4. The large-area array high-sensitivity flexible-elastic pressure sensor according to claim 1, wherein: the force sensitive layer further comprises a high-resistance coating, the high-resistance coating is formed by spraying high-resistance composite slurry on the micro-nano multi-level coating for the third time, the high-resistance composite slurry comprises carbon nano tubes and/or carbon black, the thickness of the high-resistance coating is 1-5 mu M, and the surface resistance is 500k omega-2M omega.

5. The large-area array high-sensitivity flexible-elastic pressure sensor according to claim 1, wherein: the substrate is made of a flexible elastic material; and/or the spacing layer is an annular insulating spacing layer, the spacing layer is made of polyurethane or epoxy resin or silicon rubber, the thickness of the spacing layer is 10-20 μm, and the spacing layer is higher than the electrode layer and lower than the force-sensitive layer; and/or the force-sensitive layer is an arrayed gradient force-sensitive layer, and the force-sensitive layer comprises force-sensitive units; and/or the transition layer is serpentine polyurethane; and/or the electrode layer is a stretchable array metal electrode with a snake-shaped or fractal structure, and the thickness of the electrode layer is 5-8 μm.

6. The large-area array high-sensitivity flexible-elastic pressure sensor according to claim 1, wherein: the graphene nanoplatelets slurry is dispersed by means of ultrasonic oscillation and the like before spraying.

7. The large-area array high-sensitivity flexible-elastic pressure sensor according to claim 1, wherein: regulating the ratio of the cross-sectional area of the opening of the thimble of the spray gun to 0.2-0.5 when the graphene microchip slurry is sprayed, and regulating the pressure of the spraying air to 0.45-0.6 MPa; and when the low-conductivity composite slurry and the high-resistance composite slurry are sprayed, the ratio of the cross-sectional area of the opening of the thimble of the spray gun to the cross-sectional area is regulated to be less than or equal to 0.15, and the spraying air pressure is regulated to be less than or equal to 0.5 MPa.

8. The method for preparing a large-area array high-sensitivity flexible elastic pressure sensor as claimed in any one of claims 1 to 7, wherein the method comprises the steps of:

(1) preparing a transition layer on the substrate;

(2) preparing an array readout electrode layer on the transition layer;

(3) preparing an annular insulating spacer layer on the substrate;

(4) spraying graphene microchip slurry on the substrate and the array readout electrode layer for the first time to obtain a conformal graphene film, and then drying;

(5) spraying low-conductivity composite slurry on the conformal graphene film for the second time to form a micro-nano multi-level coating structure, and then drying to obtain an arrayed gradient force-sensitive composite layer;

(6) and flexibly packaging the arrayed gradient force-sensitive composite layer.
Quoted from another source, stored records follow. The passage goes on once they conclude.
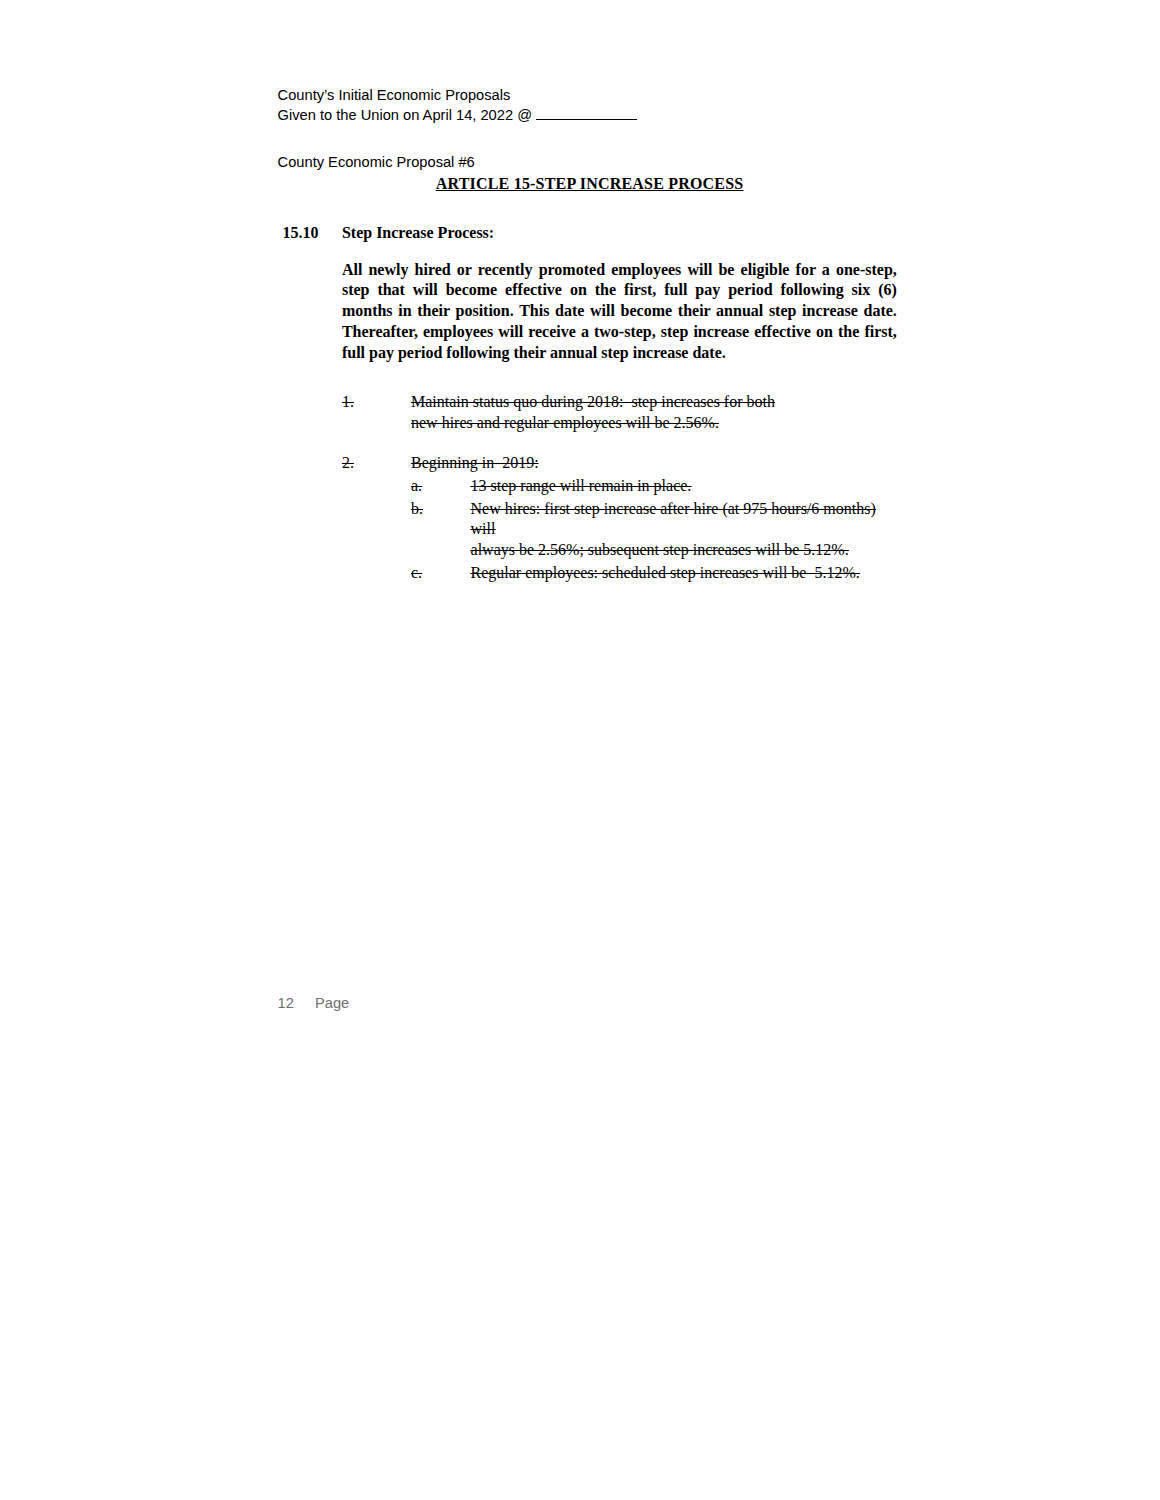County’s Initial Economic Proposals
Given to the Union on April 14, 2022 @
County Economic Proposal #6
ARTICLE 15-STEP INCREASE PROCESS
15.10 Step Increase Process:
All newly hired or recently promoted employees will be eligible for a one-step, step that will become effective on the first, full pay period following six (6) months in their position. This date will become their annual step increase date. Thereafter, employees will receive a two-step, step increase effective on the first, full pay period following their annual step increase date.
1. Maintain status quo during 2018: step increases for both new hires and regular employees will be 2.56%.
2. Beginning in 2019:
a. 13 step range will remain in place.
b. New hires: first step increase after hire (at 975 hours/6 months) will always be 2.56%; subsequent step increases will be 5.12%.
c. Regular employees: scheduled step increases will be 5.12%.
12 Page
9. The method for preparing a large-area array high-sensitivity flexible elastic pressure sensor according to claim 8, wherein the method comprises the following steps: dispersing the graphene microchip slurry before the first spraying; thirdly spraying high-resistance composite slurry on the micro-nano multi-level coating structure to form a high-resistance coating, and then drying; the spraying process is respectively regulated and controlled during the first spraying, the second spraying and the third spraying; and carrying out the first, second and third spraying by using a hollow mask for contraposition.

10. A pressure imaging system prepared using the sensor of claims 1-7, comprising a sensor, a row selector, a flexible adapter plate, a microprocessor, a wireless transmission module, and a user interface, wherein:

the row selector applies the voltage to each row of the row-column acquisition circuit in sequence and the rest of the voltage is zero; the flexible adapter plate is connected with the sensor and the microprocessor; the microprocessor controls the whole system and converts and reduces noise of the signal output by the sensor; the wireless transmission module transmits signals between the microprocessor and the user interface; the user interface displays the pressure distribution imaging in real time.